- [Task goal]
No pictures should appear in the copy; otherwise retype the entries exactly.

- [Records for this task]
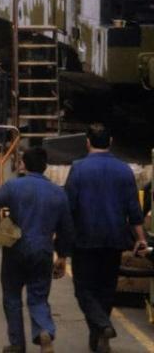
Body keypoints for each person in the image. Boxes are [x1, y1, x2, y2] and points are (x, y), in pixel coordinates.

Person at [0, 147, 75, 353]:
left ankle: (17, 344)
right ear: (45, 167)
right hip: (43, 251)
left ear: (23, 165)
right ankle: (44, 331)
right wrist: (62, 256)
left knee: (11, 296)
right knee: (38, 296)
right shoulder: (59, 193)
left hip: (16, 249)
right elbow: (67, 230)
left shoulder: (14, 187)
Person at [64, 123, 148, 353]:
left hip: (85, 239)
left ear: (87, 142)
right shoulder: (124, 170)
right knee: (106, 288)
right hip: (115, 238)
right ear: (110, 142)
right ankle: (99, 339)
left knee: (83, 289)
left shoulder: (78, 168)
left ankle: (102, 325)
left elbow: (68, 205)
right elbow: (134, 209)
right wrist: (141, 239)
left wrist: (60, 237)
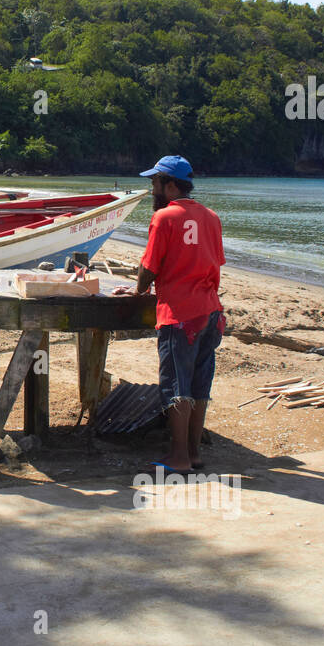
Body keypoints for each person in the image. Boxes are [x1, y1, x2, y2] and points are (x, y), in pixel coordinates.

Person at [114, 155, 224, 473]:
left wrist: (137, 291)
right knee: (200, 385)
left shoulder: (164, 218)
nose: (152, 190)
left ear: (171, 185)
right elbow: (214, 263)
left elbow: (149, 267)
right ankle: (193, 454)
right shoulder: (212, 217)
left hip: (179, 315)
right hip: (211, 313)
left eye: (155, 183)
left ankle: (177, 458)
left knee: (176, 385)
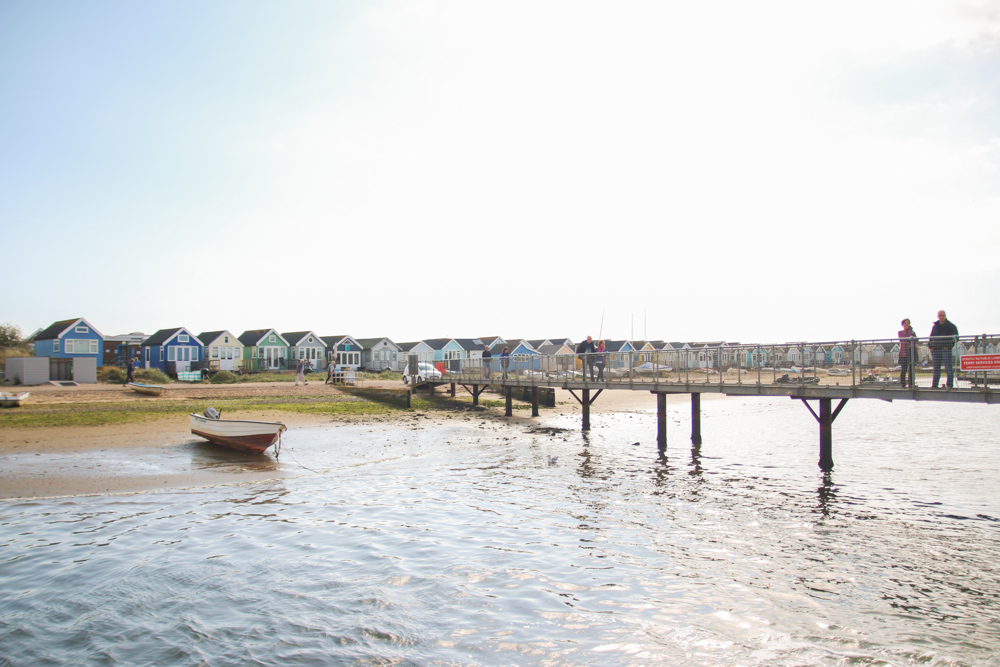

- [Output below]
Body keypoints for each person in the image. Boxes are [x1, y1, x2, y2] and points are (x, y), in pixel coordinates.

Person at [0, 147, 75, 353]:
left ankle: (17, 344)
right ear: (45, 167)
right hip: (43, 251)
left ear: (23, 165)
right ankle: (44, 331)
right wrist: (62, 256)
left knee: (11, 296)
right knee: (38, 296)
right shoulder: (59, 193)
left hip: (16, 249)
right elbow: (67, 230)
left shoulder: (14, 187)
Person at [64, 123, 148, 353]:
left hip: (85, 239)
left ear: (87, 142)
right shoulder: (124, 170)
right knee: (106, 288)
right hip: (115, 238)
right ear: (110, 142)
right ankle: (99, 339)
left knee: (83, 289)
left shoulder: (78, 168)
left ankle: (102, 325)
left elbow: (68, 205)
right elbow: (134, 209)
right wrist: (141, 239)
left wrist: (60, 237)
Body keypoints for each person in the image. Boxes are [x1, y1, x2, y2] and points are (x, y), in pixel coordinates.

Person at [114, 155, 224, 473]:
left wrist: (137, 291)
right knee: (200, 385)
left shoulder: (164, 218)
nose: (152, 190)
left ear: (171, 185)
right elbow: (214, 263)
left elbow: (149, 267)
right ankle: (193, 454)
right shoulder: (212, 217)
left hip: (179, 315)
right hip: (211, 313)
left eye: (155, 183)
left ankle: (177, 458)
left knee: (176, 385)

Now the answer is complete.